◆ EXERCISE MATERIAL
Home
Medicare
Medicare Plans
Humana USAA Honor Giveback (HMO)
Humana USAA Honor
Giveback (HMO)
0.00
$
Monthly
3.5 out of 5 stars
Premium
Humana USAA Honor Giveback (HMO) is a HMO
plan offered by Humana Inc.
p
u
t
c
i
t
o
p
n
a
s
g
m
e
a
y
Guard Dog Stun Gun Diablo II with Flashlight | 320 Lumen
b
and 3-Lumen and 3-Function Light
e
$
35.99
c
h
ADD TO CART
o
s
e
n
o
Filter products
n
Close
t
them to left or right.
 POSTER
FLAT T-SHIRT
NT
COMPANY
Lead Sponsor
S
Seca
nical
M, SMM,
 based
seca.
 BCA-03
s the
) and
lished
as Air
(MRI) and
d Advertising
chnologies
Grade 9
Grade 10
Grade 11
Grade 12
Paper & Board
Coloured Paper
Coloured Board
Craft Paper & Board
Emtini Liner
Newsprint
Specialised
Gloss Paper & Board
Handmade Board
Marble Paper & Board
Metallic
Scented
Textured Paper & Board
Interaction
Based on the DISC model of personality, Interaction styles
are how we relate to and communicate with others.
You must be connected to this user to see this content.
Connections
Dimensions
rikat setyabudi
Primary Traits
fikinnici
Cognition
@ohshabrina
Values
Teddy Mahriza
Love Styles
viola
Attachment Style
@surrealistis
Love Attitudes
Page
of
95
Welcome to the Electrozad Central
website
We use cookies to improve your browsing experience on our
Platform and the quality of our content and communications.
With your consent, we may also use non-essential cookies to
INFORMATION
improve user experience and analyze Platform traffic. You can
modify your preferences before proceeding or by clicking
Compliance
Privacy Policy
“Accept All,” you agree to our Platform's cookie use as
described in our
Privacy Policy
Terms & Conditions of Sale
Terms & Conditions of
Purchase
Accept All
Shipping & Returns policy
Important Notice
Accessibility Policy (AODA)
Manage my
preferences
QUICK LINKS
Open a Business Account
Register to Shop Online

◆ TRY IT
Show every line of the material above in which "Interaction" is present.

◆ ANSWER AREA
Interaction
Based on the DISC model of personality, Interaction styles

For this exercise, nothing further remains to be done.